■ Written request: Could you return the passage on modeling consumer choice over networks below, word for word and in full?

■ Extract provided:
□ □ □

The research on graph applications to network modeling can be divided into several broad areas. Much ongoing research is concerned with the structure of networks and implied characteristics [6,7,8,9,10,11], dynamic models of network formation [12,13,14,15,16,17,18], and dynamic processes over static networks. The model presented in the current paper belongs to the latter type. The typical problems studied within this research area are social learning [18,19,20,21], opinion formation [14,22,23,24,25], information propagation [6,13,26,27,28,29], and the market consequences of these processes [4,30,31,32,33,34].

In [35], a simple model of the population making market choices was proposed. The proposed model fits into a strand of models present in the literature and mentioned above. In the model, a finite population of consumers makes repeated decisions about buying one of two brands. Each consumer is associated with a node in a graph of relations between consumers. The decision process of each consumer is based on his or her reference group given as a group of his or her direct neighbors.

The model can be thought of as the model of opinion formation, on the one hand, and information propagation, on the other. However, the model is different from the models present in the literature in two aspects. In the models of opinion formation, it is common to endogenize how the individual’s opinion depends on the views of others. In the model presented in [35], this dependence was based on the exogenous probability that potentially can be manipulated by the third party. This approach is dictated by some results related to influencing individuals’ attitudes through careful filtering of information [36]. The model also differs from the models of information propagation. These models are usually based on some diffusion processes, while some research is also concerned with finding the most influential individuals in a network. A single individual sends information to other individuals in such models, hence searching for the most influential individual. In the presented model, a group influences a single individual, and so, the mechanism is reversed from one-to-many to many-to-one.

□ □ □

■ Information given:
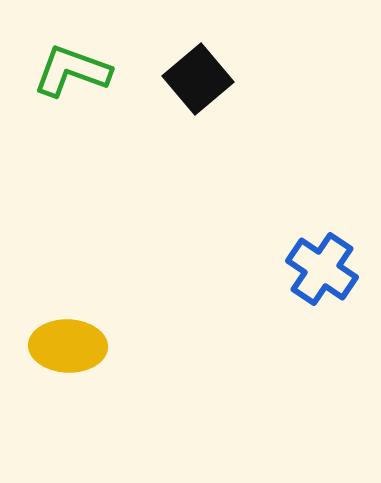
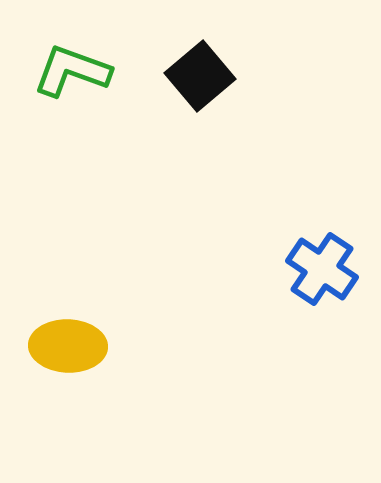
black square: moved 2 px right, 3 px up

□ □ □

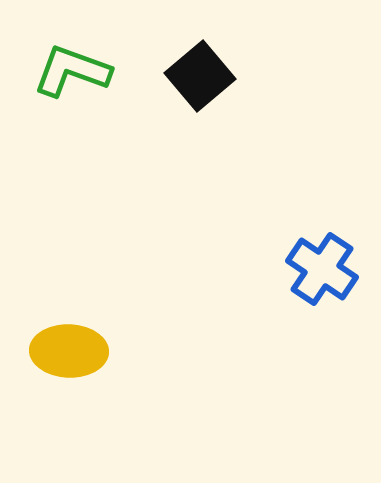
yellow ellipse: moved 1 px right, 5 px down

□ □ □

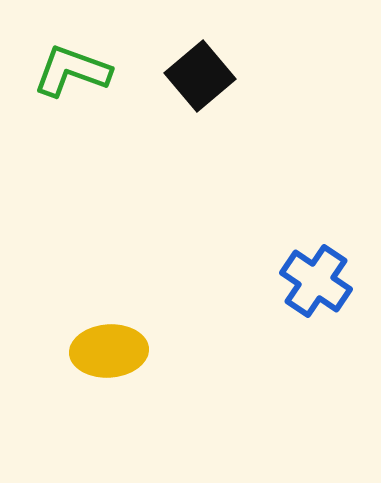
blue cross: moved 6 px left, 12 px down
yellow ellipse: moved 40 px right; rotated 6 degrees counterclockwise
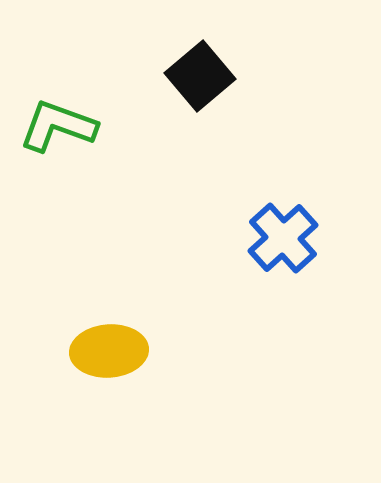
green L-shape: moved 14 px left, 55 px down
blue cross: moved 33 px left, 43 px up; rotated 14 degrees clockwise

□ □ □

■ Finished exercise:
The research on graph applications to network modeling can be divided into several broad areas. Much ongoing research is concerned with the structure of networks and implied characteristics [6,7,8,9,10,11], dynamic models of network formation [12,13,14,15,16,17,18], and dynamic processes over static networks. The model presented in the current paper belongs to the latter type. The typical problems studied within this research area are social learning [18,19,20,21], opinion formation [14,22,23,24,25], information propagation [6,13,26,27,28,29], and the market consequences of these processes [4,30,31,32,33,34].

In [35], a simple model of the population making market choices was proposed. The proposed model fits into a strand of models present in the literature and mentioned above. In the model, a finite population of consumers makes repeated decisions about buying one of two brands. Each consumer is associated with a node in a graph of relations between consumers. The decision process of each consumer is based on his or her reference group given as a group of his or her direct neighbors.

The model can be thought of as the model of opinion formation, on the one hand, and information propagation, on the other. However, the model is different from the models present in the literature in two aspects. In the models of opinion formation, it is common to endogenize how the individual’s opinion depends on the views of others. In the model presented in [35], this dependence was based on the exogenous probability that potentially can be manipulated by the third party. This approach is dictated by some results related to influencing individuals’ attitudes through careful filtering of information [36]. The model also differs from the models of information propagation. These models are usually based on some diffusion processes, while some research is also concerned with finding the most influential individuals in a network. A single individual sends information to other individuals in such models, hence searching for the most influential individual. In the presented model, a group influences a single individual, and so, the mechanism is reversed from one-to-many to many-to-one.